Yesterday we ran Part 1 of Generalities of White Light Employment. This is – you guessed it! – part 2. Read it. Be educated, entertained, edified and amazed.
Yesterday I talked about AIN (After-Image Navigation) as a navigation tool in no- and low-light situations. I also mentioned kinesthetic awareness and why it’s important to an Olympic gymnast (hoping you’d grasp that it’s equally important to you, which isn’t to say you should be engaging in a gunfight in the dark from atop a balance beam or even a 1×6 stretched over an alley).
Even if you’re in your own house, where ostensibly you know where your wife/girlfriend/husband/twink/gimp has placed all of the furniture, AIN coupled with kinesthetic awareness is beneficial. Why? You may very well know the locations of the major stuff but what you may not know is that your four year old daughter left her Fisher-Price Dora the Explorer Tunes Guitar on the steps when she went to bed. Its one thing for someone to get the drop on you and it’s something else completely to be taken down due to a child’s toy.
Legos = caltrops, no matter how familiar you are with the house.
Remember; once you’ve visually inspected and noted obstructions (or lack thereof) resist the urge to hit your light again. That comforting candle in the dark is always there waiting for you to dick up if overused. There are three really good ways to die in a house: Doorways, hallways, and stairways. Windows aren’t always helpful either. When traversing through these death traps, any extraneous illumination will only serve to confirm your movement through a confined kill zone.

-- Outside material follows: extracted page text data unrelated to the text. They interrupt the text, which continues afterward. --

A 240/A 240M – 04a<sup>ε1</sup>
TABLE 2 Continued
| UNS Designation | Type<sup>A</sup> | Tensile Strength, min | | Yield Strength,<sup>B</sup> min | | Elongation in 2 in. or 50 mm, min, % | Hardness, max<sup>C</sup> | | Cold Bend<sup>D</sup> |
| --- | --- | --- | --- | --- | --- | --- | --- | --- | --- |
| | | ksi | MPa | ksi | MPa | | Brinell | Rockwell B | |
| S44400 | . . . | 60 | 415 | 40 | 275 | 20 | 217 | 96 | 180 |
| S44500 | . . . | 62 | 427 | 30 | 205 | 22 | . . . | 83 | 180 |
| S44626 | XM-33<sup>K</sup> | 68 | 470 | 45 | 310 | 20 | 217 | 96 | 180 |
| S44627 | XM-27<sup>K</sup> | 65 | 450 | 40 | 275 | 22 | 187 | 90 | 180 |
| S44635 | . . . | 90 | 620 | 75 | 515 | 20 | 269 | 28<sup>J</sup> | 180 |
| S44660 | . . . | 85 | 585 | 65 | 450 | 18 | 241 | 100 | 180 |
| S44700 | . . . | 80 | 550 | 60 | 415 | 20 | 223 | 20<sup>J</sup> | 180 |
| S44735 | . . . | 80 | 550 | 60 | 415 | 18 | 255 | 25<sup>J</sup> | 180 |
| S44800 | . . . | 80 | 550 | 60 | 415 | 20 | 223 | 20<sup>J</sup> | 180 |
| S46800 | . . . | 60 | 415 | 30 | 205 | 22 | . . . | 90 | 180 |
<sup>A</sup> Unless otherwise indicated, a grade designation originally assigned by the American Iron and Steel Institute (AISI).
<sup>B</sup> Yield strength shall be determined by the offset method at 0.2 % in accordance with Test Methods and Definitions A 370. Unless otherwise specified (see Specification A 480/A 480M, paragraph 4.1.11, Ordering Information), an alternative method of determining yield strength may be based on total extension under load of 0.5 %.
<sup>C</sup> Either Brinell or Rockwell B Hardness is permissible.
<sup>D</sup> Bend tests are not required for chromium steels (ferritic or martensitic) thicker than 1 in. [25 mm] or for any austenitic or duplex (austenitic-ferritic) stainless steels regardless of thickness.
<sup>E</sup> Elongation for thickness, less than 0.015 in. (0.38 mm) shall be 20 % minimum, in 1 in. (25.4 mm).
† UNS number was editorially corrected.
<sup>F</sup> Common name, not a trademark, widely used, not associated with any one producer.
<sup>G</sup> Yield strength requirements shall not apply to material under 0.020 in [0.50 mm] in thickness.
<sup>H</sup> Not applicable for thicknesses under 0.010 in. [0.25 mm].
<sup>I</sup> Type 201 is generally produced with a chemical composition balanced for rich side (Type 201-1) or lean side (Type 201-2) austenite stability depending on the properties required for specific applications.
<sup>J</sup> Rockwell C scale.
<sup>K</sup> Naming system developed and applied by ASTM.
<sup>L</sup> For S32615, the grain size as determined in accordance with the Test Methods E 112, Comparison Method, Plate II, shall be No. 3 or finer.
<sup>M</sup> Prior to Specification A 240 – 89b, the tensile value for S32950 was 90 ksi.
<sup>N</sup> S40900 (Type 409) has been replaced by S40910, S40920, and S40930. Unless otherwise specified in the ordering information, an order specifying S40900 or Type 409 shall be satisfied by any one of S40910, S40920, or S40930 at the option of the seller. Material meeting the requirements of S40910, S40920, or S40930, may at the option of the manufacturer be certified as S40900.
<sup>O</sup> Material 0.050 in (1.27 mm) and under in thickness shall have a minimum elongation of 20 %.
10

Once someone makes it into the cone of your light it becomes jiffy judgment time. We talk a lot about, ‘target identification’ but what exactly does that entail? Obviously circumstances, location, overall mission, and rules of engagement come into play but I’ll outline some general rules.
In a fraction of a second you have to process the following:
-Hands (what’s in them?)
-Body (especially the torso)
-Disposition (Surprised? Hostile? Scared?)
-Immediate area (is there a weapon readily accessible?)
If you’ve made the decision to shoot, take a quick sidestep and then take the shot. It is at this moment when red dot sights and night sights really show one of their vast advantages over conventional scopes or irons. In the brief time that you’ve illuminated the threat, remember that they also have a chance to react (usually shooting towards said light). Also, the threat you’ve identified may not be the only one in the room/area. The same movement after activation you perform for searching and navigation also applies to shooting. Just like with AIN, some will be better than others initially.
If the target is small or obscured (either by cover, structural layout, or by a hostage) we enter the realm of the limited or low probability threat. In this situation we would still flash the target to identify and make a determination following by movement. However, a second flash is made to confirm sight picture just prior to squeezing off that good hit. It should be obvious at this point that knowing your sight offset is paramount in this situation.
After a shoot, of course there is a search and assess but it is made simultaneously with a continued room/area search (IE: Don’t just turn your light on and stare at the body all slack jawed like a shower shoe).
If the target is not a threat or deadly force is not justified, this is where unit TTP’s and your specific individual role come into play–be it vocal compliance, hands-on, muzzle thumping (my favorite!), or whatever is dictated.
There are many night-specific operation drills that are useful. One drill I prefer to improve post-flash target tracking and shooting is the following:
Nighttime Tracking & Shooting (NTS) Drill
The way you set it up is with a target (preferably steel) and a barricade (just about any size will do—the wider the barricade the more challenging the drill). Target distance from barricade will depend on the size of the steel and the difficulty level desired. A ½ size IPSC torso steel at 7m is a good place to start.
The shooter illuminates the general target area on one side of the barricade, then moves to the other side and shoots the target without the benefit of the WML. The reactive steel gives instantaneous feedback as to whether a hit was achieved or not. It helps to keep your head orientated towards the threat during movement. If a hit is not achieved one can take that quick sight confirmation flash (just like with that limited probability threat) if desired. Other variations aside from increasing offset and distance include adding a par time, doing the drill in conjunction with a partner, or adding more targets. This is just one way to help improve kinesthetic awareness. Any drill that one would normally use during the daytime can be modified and adapted for nighttime use. NPOA (Natural Point of Aim) exercises are especially useful in this regard.
Each of the WML uses briefly outlined can all be practiced individually before folding all of them together. Unfortunately, not every range is set up for night fire. Fortunately, all of these techniques, aside from the actual shooting, can be practiced with a WML-equipped blue or airsoft gun.